I'm considering doing an owner builder job on my property. But don't know a lot about the building process and all the detailed steps involved yet. Is there a detailed checklist that a project manager uses to plan and manage a build? something that fully details the jobs/activities in the right order. I expect there must be a generic one people would use to customise into their own build? 
I'm looking at a single story on waffle pod and maybe brick or stone walls.  
Cheese

----------


## OBBob

Big job to start on ... are you planning to do physical works or just coordinate contractors? You can do OB courses that may be a good way to get an introduction into what you are in for. Alternative there are books such as those by Alan Staines. Otherwise, you could start a list, throw it up here and people will soon give you input on what you've overlooked.

----------


## CheeseAndWine

Thanks OBBob. I'm planning to do a fair bit myself and others for the bigger parts. I have plenty of time to complete it.

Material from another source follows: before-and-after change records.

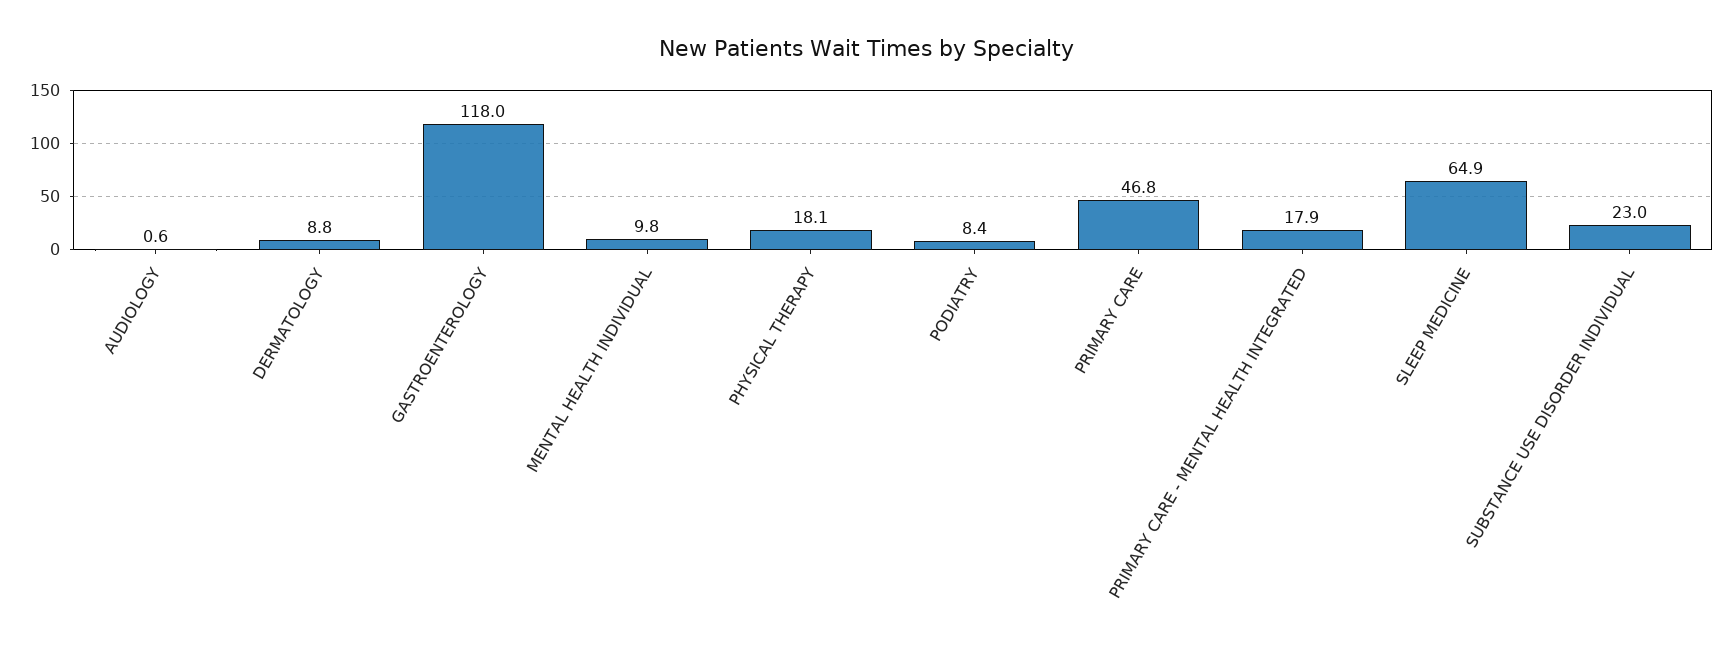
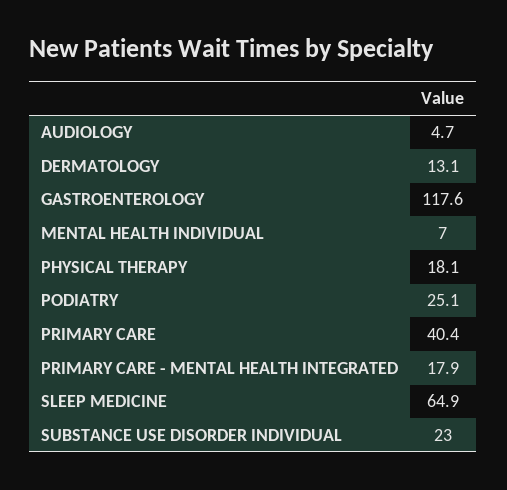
  {
-   "AUDIOLOGY": 0.6,
+   "AUDIOLOGY": 4.7,
-   "DERMATOLOGY": 8.8,
+   "DERMATOLOGY": 13.1,
-   "GASTROENTEROLOGY": 118,
+   "GASTROENTEROLOGY": 117.6,
-   "MENTAL HEALTH INDIVIDUAL": 9.8,
+   "MENTAL HEALTH INDIVIDUAL": 7,
    "PHYSICAL THERAPY": 18.1,
-   "PODIATRY": 8.4,
+   "PODIATRY": 25.1,
-   "PRIMARY CARE": 46.8,
+   "PRIMARY CARE": 40.4,
    "PRIMARY CARE - MENTAL HEALTH INTEGRATED": 17.9,
    "SLEEP MEDICINE": 64.9,
    "SUBSTANCE USE DISORDER INDIVIDUAL": 23
  }

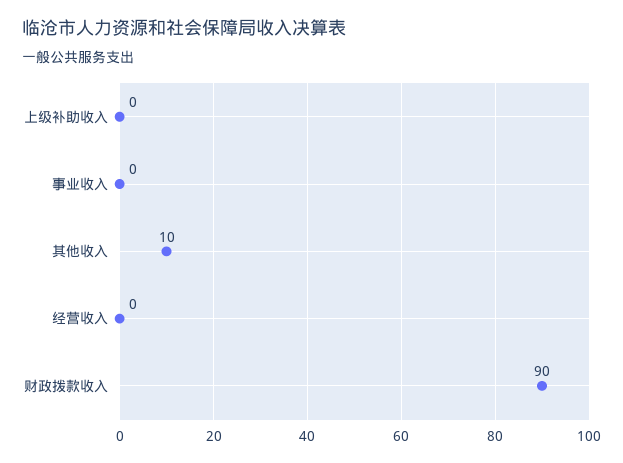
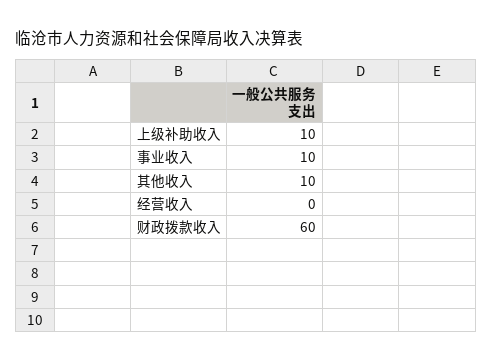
  {
-   "上级补助收入": 0,
+   "上级补助收入": 10,
-   "事业收入": 0,
+   "事业收入": 10,
    "其他收入": 10,
    "经营收入": 0,
-   "财政拨款收入": 90
+   "财政拨款收入": 60
  }

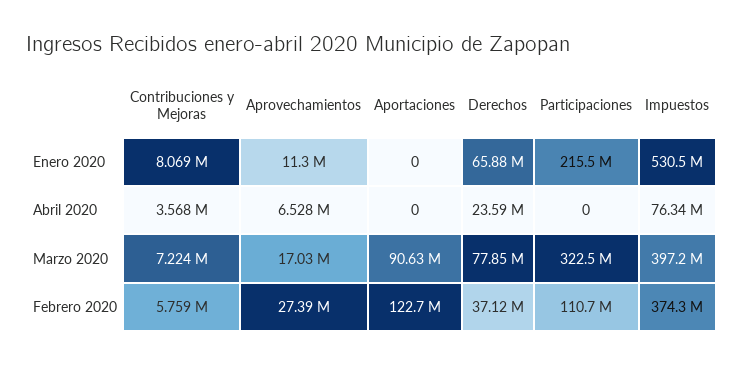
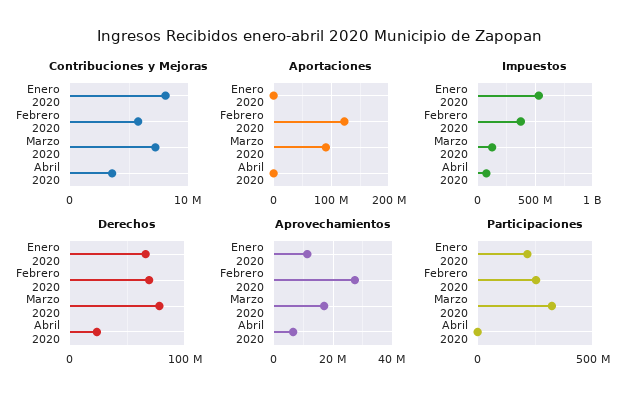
  {
    "Contribuciones y Mejoras": {
      "Enero 2020": 8069000,
      "Abril 2020": 3568000,
      "Marzo 2020": 7224000,
      "Febrero 2020": 5759000
    },
    "Aprovechamientos": {
      "Enero 2020": 11300000,
      "Abril 2020": 6528000,
      "Marzo 2020": 17030000,
      "Febrero 2020": 27390000
    },
    "Aportaciones": {
      "Enero 2020": 0,
      "Abril 2020": 0,
      "Marzo 2020": 90630000,
      "Febrero 2020": 122700000
    },
    "Derechos": {
      "Enero 2020": 65880000,
      "Abril 2020": 23590000,
      "Marzo 2020": 77850000,
-     "Febrero 2020": 37120000
+     "Febrero 2020": 70000000
    },
    "Participaciones": {
      "Enero 2020": 215500000,
      "Abril 2020": 0,
      "Marzo 2020": 322500000,
-     "Febrero 2020": 110700000
+     "Febrero 2020": 250000000
    },
    "Impuestos": {
      "Enero 2020": 530500000,
      "Abril 2020": 76340000,
-     "Marzo 2020": 397200000,
+     "Marzo 2020": 100000000,
      "Febrero 2020": 374300000
    }
  }

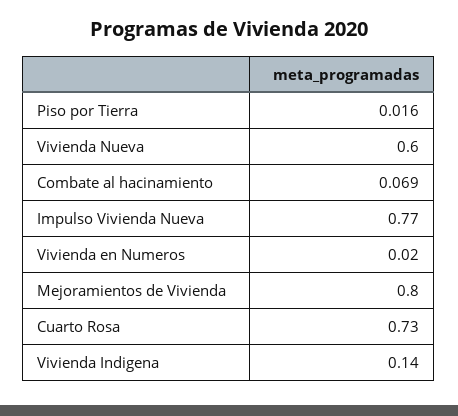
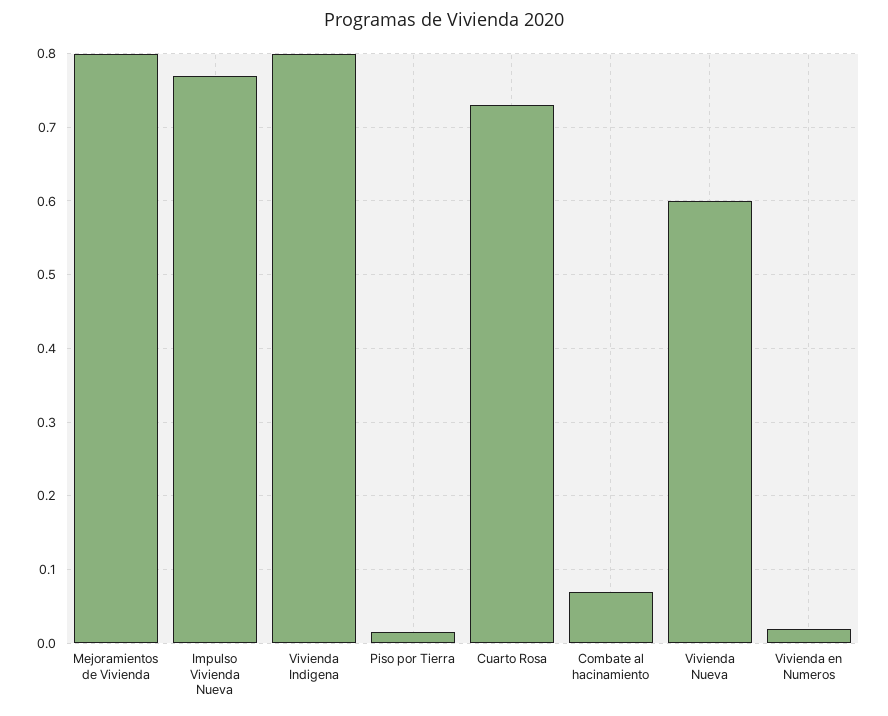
  {
    "Piso por Tierra": 0.016,
    "Vivienda Nueva": 0.6,
    "Combate al hacinamiento": 0.069,
    "Impulso Vivienda Nueva": 0.77,
    "Vivienda en Numeros": 0.02,
    "Mejoramientos de Vivienda": 0.8,
    "Cuarto Rosa": 0.73,
-   "Vivienda Indigena": 0.14
+   "Vivienda Indigena": 0.8
  }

I did the OB course and in the process of fitting out a shipping container. Found the OB course wasn't any good at all for the building process actually. Is just about dealing with traidies and insurance and WHS. 
I'll try to get a list together and see where that goes.

----------


## OBBob

Ok, I've never done the course. Keep in mind that your permit will often be time limited, so may have fees to extend it if you plan to take some time.

----------


## OBBob

> Thanks OBBob. I'm planning to do a fair bit myself and others for the bigger parts. I have plenty of time to complete it. I did the OB course and in the process of fitting out a shipping container. Found the OB course wasn't any good at all for the building process actually. Is just about dealing with traidies and insurance and WHS. 
> I'll try to get a list together and see where that goes.

  
Actually I found an old guide that I downloaded years ago, which sort of lists the order of things. I can't upload it on here but perhaps I can PM it to you? I shall try.

----------


## CheeseAndWine

Thanks Bob that'd be excellent help to get me started. I'll PM you my email address which should surely work.  
BTW the permit lasts 5 years. I did say i have plenty of time but hope i get done before then. Haha

----------


## travelislife

Here is a start:  https://ablis.business.gov.au/NSW/resource/AD4654C.pdf

----------


## CheeseAndWine

Thanks mate. That's awesome. The detailed descriptions really help too.  
Also thanks OBBob for the list you sent me. I think i have a fairly good start with these. Much appreciated.

----------